Building Centrigon — One Piece at a Time
Shipping the first small piece of a much bigger system
Every time an African developer talks about building a global tech product, the same criticism eventually appears.
“Why not focus on African problems instead?”
“AI startups from Africa are unrealistic.”
“You’re competing with companies that have billions of dollars.”
To be fair, it’s not a completely unreasonable reaction. The companies pushing the boundaries of modern AI today—like OpenAI—operate with enormous research teams, infrastructure, and funding that runs into the billions.
So when someone building from Africa says they’re working on something ambitious, the default assumption is that they’re either naïve or wildly optimistic.
For what it’s worth, I’ve heard those criticisms more than once.
But that’s partly how Centrigon started.
The Moonshot
Centrigon isn’t meant to be just another app.
The long-term vision is a system that is:
- multimodal
- persistent
- autonomous
- decentralized
In other words, an intelligence layer that doesn’t simply respond to prompts, but can operate continuously, interact across different forms of data, and evolve over time.
That’s a big idea. Possibly an unreasonable one.
The only way I know how to approach a project that large is to start with something small and keep going.
The Reality of Building Big Systems
Ambitious projects have an inconvenient requirement: time.
And if you want to stay in the game long enough to build something ambitious, you need a few things along the way:
- infrastructure
- users
- distribution
- and ideally some form of sustainability
You can’t disappear for five years building a moonshot and hope the world is still waiting when you return.
So instead of trying to build the entire system in isolation, I decided to approach it differently.
Build it piece by piece.
Building It Piece by Piece
Centrigon is a large system.
The challenge with building something like that is that most of its capabilities only become visible once everything exists together. If you try to build the whole thing at once, you can spend years working before anyone ever sees anything.
I wanted to take a different approach.
Instead of waiting for the full system to exist, I’m starting to release individual capabilities of Centrigon as standalone tools.
Each one is small. Each one does a single job. But each one also represents a real piece of the larger architecture.

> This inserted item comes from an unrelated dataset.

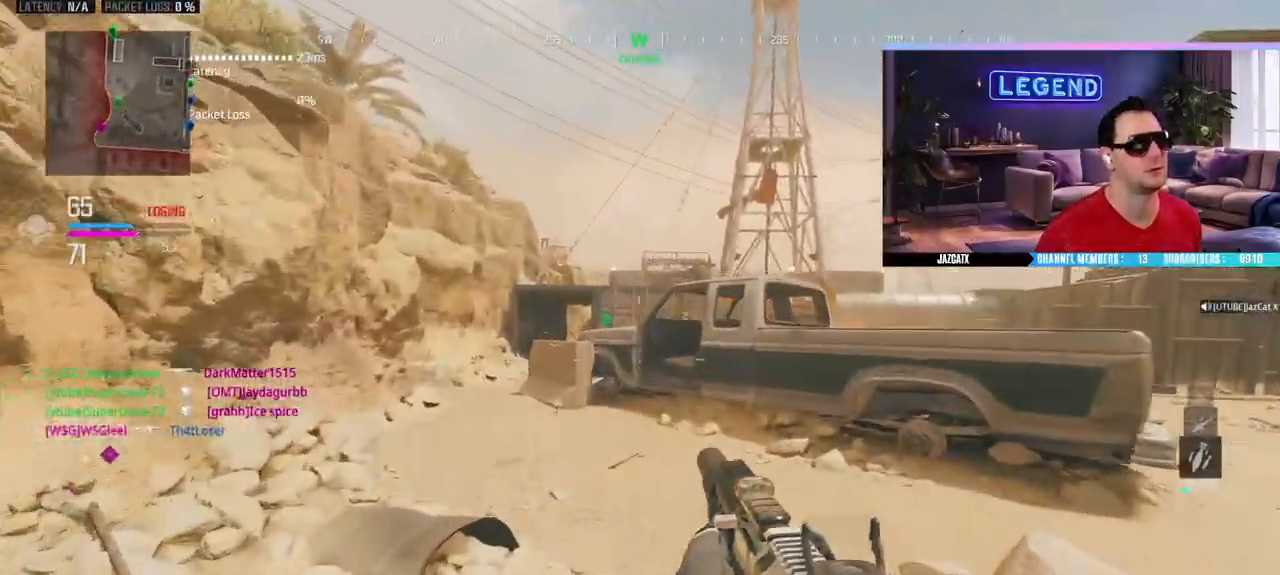
{"dt_ms": 500, "buttons": ["CIRCLE", "L3"], "left_stick": "up", "right_stick": "right", "events": [[17, "L3", "down"], [183, "L3", "up"], [283, "L3", "down"], [333, "CIRCLE", "down"], [417, "right_stick", "right"]]}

Think of them as early fragments of the system — released one at a time.
The First Piece
The first piece I decided to release publicly is an image converter.
On the surface it’s simple: convert images between common formats like PNG, JPG, and WEBP.
But under the hood, it’s also a small step toward something larger.
Image processing is one of the building blocks of computer vision, which forms part of the broader capabilities Centrigon will eventually need.
So while this tool is small, it represents one of the components the larger system will rely on.
Another design choice I liked while building it: the conversion runs directly in the browser. That means images never leave the user’s device.
Simple, fast, and private.
If you’re curious, you can try it here:
https://centrigon.com/tools/image-converter
The Experiment
The bigger experiment behind this isn’t the converter itself.
It’s a question.
Can someone building from Africa ship useful pieces of technology that people around the world actually use?
If the answer is yes, then something interesting starts to happen.
Each small piece becomes a building block.
And over time, those pieces start forming something much larger.
The Long Road
Centrigon is still the destination.
But systems like that rarely appear fully formed. They grow gradually from smaller components that prove themselves in the real world.
So for now, the plan is simple:
- Ship something useful.
- Learn from how people use it.
- Then build the next piece.
For now, this converter is just one small piece of Centrigon — but every system has to start somewhere.